Researchers interested in mortality have found a strong inverse relationship to exist between educational attainment and risk of dying. Various explanations have been offered to explain this relationship, such as access to health care, lifestyle behaviors, and occupation and income. While all of these factors play a part in estimating how education affects mortality, education still retains a direct effect on total mortality. This analysis hypothesizes that educational attainment serves as a mechanism stratifying the resources available in society by rewarding those who are highly educated with the opportunities, resources, and rewards associated with low mortality rates. Using data from the National Longitudinal Survey of Older Men (1966-1990), hazard models are estimated to assess the effect education has on the risk of dying.
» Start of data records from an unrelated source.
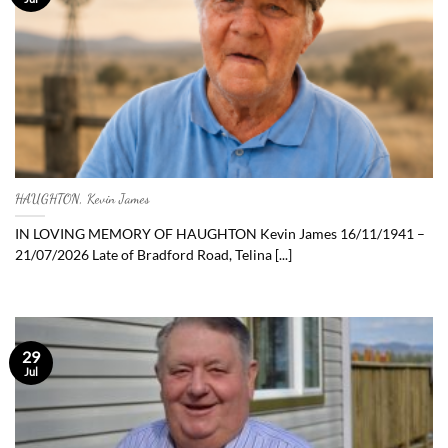
HAUGHTON, Kevin James
IN LOVING MEMORY OF HAUGHTON Kevin James 16/11/1941 –
21/07/2026 Late of Bradford Road, Telina [...]
29
Jul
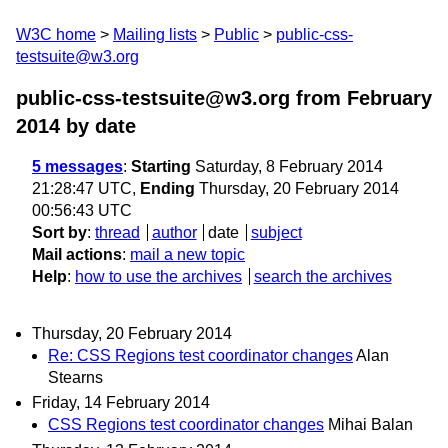
W3C home
Mailing lists
Public
public-css-
testsuite@w3.org
public-css-testsuite@w3.org from February
2014
by date
5 messages
:
Starting
Saturday, 8 February 2014
21:28:47 UTC,
Ending
Thursday, 20 February 2014
00:56:43 UTC
Sort by
:
thread
author
date
subject
Mail actions
:
mail a new topic
Help
:
how to use the archives
search the archives
Thursday, 20 February 2014
Re: CSS Regions test coordinator changes
Alan
Stearns
Friday, 14 February 2014
CSS Regions test coordinator changes
Mihai Balan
The hazard models are constructed to represent early life course and late life course events, with both total mortality and cause-specific mortality as the dependent variables. The results of the total mortality models indicate that while educational attainment works primarily through alternative mechanisms, such as occupation and lifestyle behaviors, to effect mortality, a direct effect still remains. Modeling the same early and late life course events on cause-specific mortality suggests that this residual direct effect of education is most likely caused by the missing endogenous variable(s) linking education to stroke mortality. It is argued that once the missing variables are found, the direct effect of education, on both stroke and total mortality rates, will disappear.
Bibliography Citation
Robinson, Kristen Noelle. Effect of Educational Attainment on Mortality Rates and Cause of Death Structures. Ph.D. Dissertation, The Pennsylvania State University, 1997.